**DIRECTIVE A:** Copy out every one of the rows that follow the excerpt below, word for word.

**EXCERPT TO READ:**
++++++

When the well 12 has been drilled and the vertical extent of the formation 
region 24 determined, perforations 23 are formed in the casing 14 to 
provide for conduction of fluid between the wellbore 20 and the formation 
region or zone 24. Depending on the depth of the formation region 24, a 
significant temperature differential may exist between the temperature of 
the formation region and the surface ambient temperature, including 
possibly the temperature of a source of cold fluids such as a nearby lake 
or ocean. It is, for example, not unusual to experience subterranean 
hydrocarbon reservoir or formation region temperatures in the range of 
150.degree. to 200.degree. F. and greater. Sources of large volumes of 
"cold" water rarely exceed ambient temperatures higher than 70.degree. to 
80.degree. F. The injection fluid can, of course, be artificially 
refrigerated if desired. Accordingly, a significant temperature 
differential can exist between the formation being flooded and the 
temperature of the injection fluid itself. As discussed in the 
aforementioned publications, significant lowering of formation stresses 
can be achieved by injecting relatively large volumes of cold fluid into a 
particular zone or region and, consequently, the pressures required to 
extend a hydraulic fracture in the region of reduced stress may also be 
significantly lowered. This reduction in fracture extension pressure can 
have significant effects on the costs of hydraulic fracturing and can 
permit greater fracture extension and conductivity thereby resulting in a 
higher yield of recoverable substances from the fractured formation.

++++++

**STORED DATA:**
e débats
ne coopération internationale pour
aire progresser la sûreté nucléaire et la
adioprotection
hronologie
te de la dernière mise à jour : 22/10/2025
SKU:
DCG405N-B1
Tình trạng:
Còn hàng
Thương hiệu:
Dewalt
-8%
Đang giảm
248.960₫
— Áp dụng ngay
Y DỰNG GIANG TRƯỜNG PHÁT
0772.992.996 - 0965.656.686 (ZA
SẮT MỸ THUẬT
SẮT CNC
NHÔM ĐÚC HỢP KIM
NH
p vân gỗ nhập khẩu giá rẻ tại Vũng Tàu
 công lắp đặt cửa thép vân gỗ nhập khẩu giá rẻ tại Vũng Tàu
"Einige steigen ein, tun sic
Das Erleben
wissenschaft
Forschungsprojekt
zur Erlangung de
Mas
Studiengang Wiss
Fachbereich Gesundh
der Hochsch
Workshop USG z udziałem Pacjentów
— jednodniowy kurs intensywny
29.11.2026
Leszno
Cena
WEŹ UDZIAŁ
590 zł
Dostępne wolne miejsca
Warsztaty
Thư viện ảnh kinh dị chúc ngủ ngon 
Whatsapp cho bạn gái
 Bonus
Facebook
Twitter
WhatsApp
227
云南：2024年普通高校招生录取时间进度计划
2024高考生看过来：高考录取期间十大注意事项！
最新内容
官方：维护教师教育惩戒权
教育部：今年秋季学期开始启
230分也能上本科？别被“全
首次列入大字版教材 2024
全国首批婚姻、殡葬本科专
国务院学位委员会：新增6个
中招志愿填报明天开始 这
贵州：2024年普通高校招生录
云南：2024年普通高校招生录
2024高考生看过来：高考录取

++++++

**DIRECTIVE B:** List each item in the fracturing excerpt above that carries a reference numeral, along with its numeral.

**TASK ANSWER A:**
e débats
ne coopération internationale pour
aire progresser la sûreté nucléaire et la
adioprotection
hronologie
te de la dernière mise à jour : 22/10/2025
SKU:
DCG405N-B1
Tình trạng:
Còn hàng
Thương hiệu:
Dewalt
-8%
Đang giảm
248.960₫
— Áp dụng ngay
Y DỰNG GIANG TRƯỜNG PHÁT
0772.992.996 - 0965.656.686 (ZA
SẮT MỸ THUẬT
SẮT CNC
NHÔM ĐÚC HỢP KIM
NH
p vân gỗ nhập khẩu giá rẻ tại Vũng Tàu
 công lắp đặt cửa thép vân gỗ nhập khẩu giá rẻ tại Vũng Tàu
"Einige steigen ein, tun sic
Das Erleben
wissenschaft
Forschungsprojekt
zur Erlangung de
Mas
Studiengang Wiss
Fachbereich Gesundh
der Hochsch
Workshop USG z udziałem Pacjentów
— jednodniowy kurs intensywny
29.11.2026
Leszno
Cena
WEŹ UDZIAŁ
590 zł
Dostępne wolne miejsca
Warsztaty
Thư viện ảnh kinh dị chúc ngủ ngon 
Whatsapp cho bạn gái
 Bonus
Facebook
Twitter
WhatsApp
227
云南：2024年普通高校招生录取时间进度计划
2024高考生看过来：高考录取期间十大注意事项！
最新内容
官方：维护教师教育惩戒权
教育部：今年秋季学期开始启
230分也能上本科？别被“全
首次列入大字版教材 2024
全国首批婚姻、殡葬本科专
国务院学位委员会：新增6个
中招志愿填报明天开始 这
贵州：2024年普通高校招生录
云南：2024年普通高校招生录
2024高考生看过来：高考录取

**TASK ANSWER B:**
well 12
formation region 24
perforations 23
casing 14
wellbore 20